Дверь, через которую я только что вошла, ползет в сторону, и в комнату заходит «Весельчак». Люди замирают. Конвейеры останавливаются. Никто не делает попыток мне помочь, все стоят – неподвижные и молчаливые синие статуи. Я не трачу времени на то, чтобы позвать на помощь. На их месте я бы тоже ничего не предпринимала.
«Весельчак» закрывает за собой дверь. По комнате проносится грохот: одновременно на всех дверях запираются засовы. Я останусь в этой ловушке до тех пор, пока меня не убьют.
Задыхаясь, я бегу вдоль ленты; в ноге пульсирует боль. «Весельчак» осторожно, шаг за шагом, подбирается ко мне – бесшумно, если не считать тихого урчания моторов. На конвейере видны этапы превращения «танчиков» из черных коробочек в почти готовые машины.

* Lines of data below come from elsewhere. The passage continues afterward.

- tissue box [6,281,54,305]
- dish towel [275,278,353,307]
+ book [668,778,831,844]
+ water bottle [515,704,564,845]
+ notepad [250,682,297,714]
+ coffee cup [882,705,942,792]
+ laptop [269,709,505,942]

Я добираюсь до противоположного конца длинного здания. Передо мной дверь, ведущая в спальни. Я хватаюсь за нее и дергаю, но она из толстой стали и заперта накрепко. Обернувшись, я прижимаюсь к двери спиной. Сотни людей, все еще с инструментами в руках, наблюдают за мной – часть с любопытством, но большинство – с нетерпением. Чем упорнее ты работаешь, тем быстрее проходит день. А я – помеха, и притом не такая уж необычная. Но скоро меня задушат, труп уберут, и эти люди продолжат доживать то, что осталось от их жизни.

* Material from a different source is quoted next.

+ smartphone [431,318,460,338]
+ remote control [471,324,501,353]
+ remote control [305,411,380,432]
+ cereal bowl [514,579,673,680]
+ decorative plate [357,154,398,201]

За дверью Матильда и Нолан, им нужна моя помощь, но я умру на виду у побежденных людей в бумажных масках.
Обессилев, я падаю на колени и прижимаюсь лбом к прохладному полу. Слышно лишь равномерное пощелкивание приближающегося «Весельчака». Я так устала. Когда меня убьют, я, кажется, испытаю облегчение. Какое счастье – наконец заснуть.

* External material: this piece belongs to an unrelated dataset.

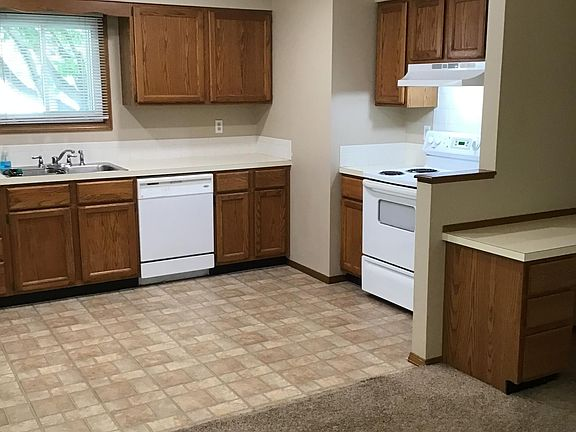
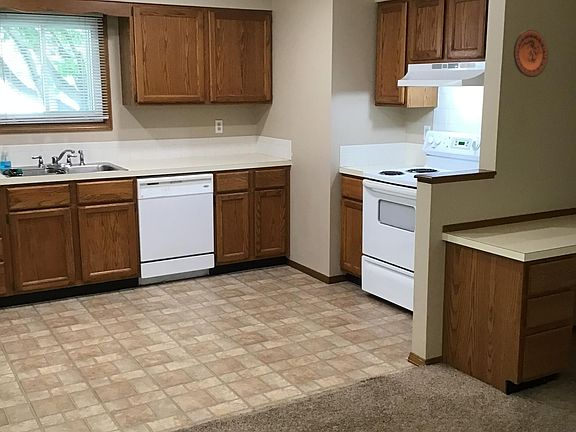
+ decorative plate [513,29,549,78]
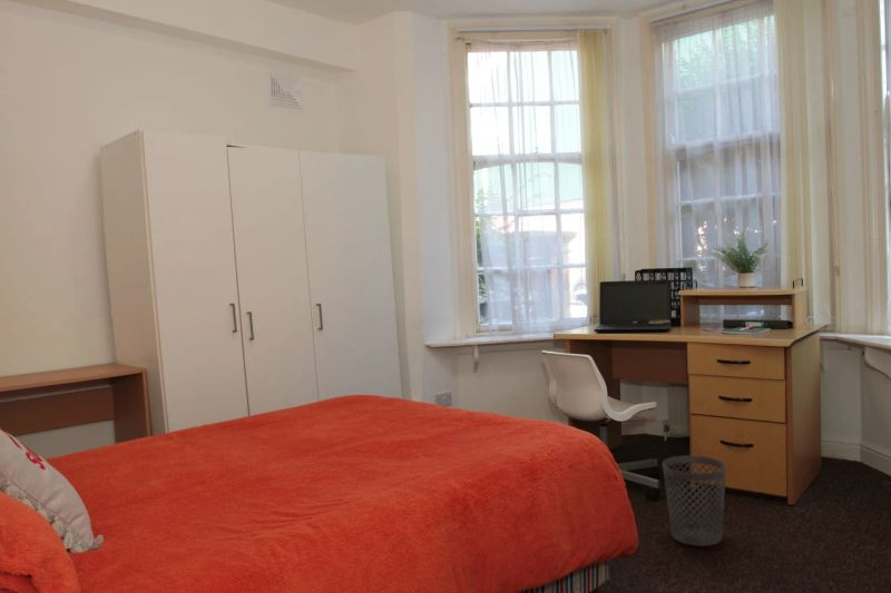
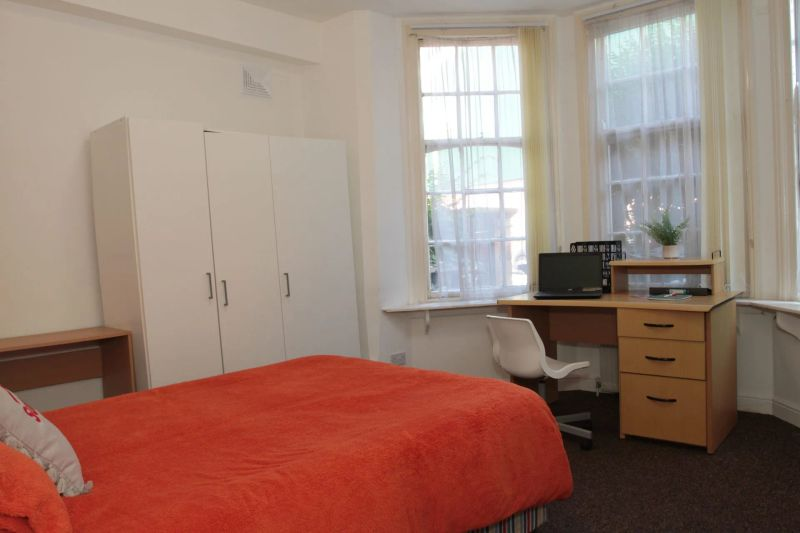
- wastebasket [662,455,727,547]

Но мое тело лжет. Я должна забыть о боли, должна выбраться из ловушки.
Смахнув волосы с лица, я лихорадочно оглядываю комнату. В голову приходит идея. Морщась от боли в бедре, я встаю и ковыляю к линии по сбору «танчиков». Я ощупываю каждую машину, ищу ту, которая находится на нужной стадии. Люди передо мной расступаются.
«Весельчак» уже в пяти футах, когда я нахожу идеальный «танчик» – всего лишь четыре узловатые ноги, прикрепленные к «брюшку» размером с заварочный чайник.
Аккумулятор уже подключен, но до сборки центральной нервной системы еще несколько этапов. Сейчас в «спине» машины полость, из которой торчат соединительные провода.
Я хватаю «танчик» и разворачиваюсь. В футе от меня, вытянув руки вперед, стоит «Весельчак». Неуверенно сделав шаг назад, я оказываюсь за пределами досягаемости и хромаю к стальной двери. Вырвав дрожащими руками ноги «танчика», я прижимаю к двери тяжелое металлическое «брюшко». Левую руку сводит от напряжения. Свободной рукой я залезаю в полость на теле «танчика» и закорачиваю провода.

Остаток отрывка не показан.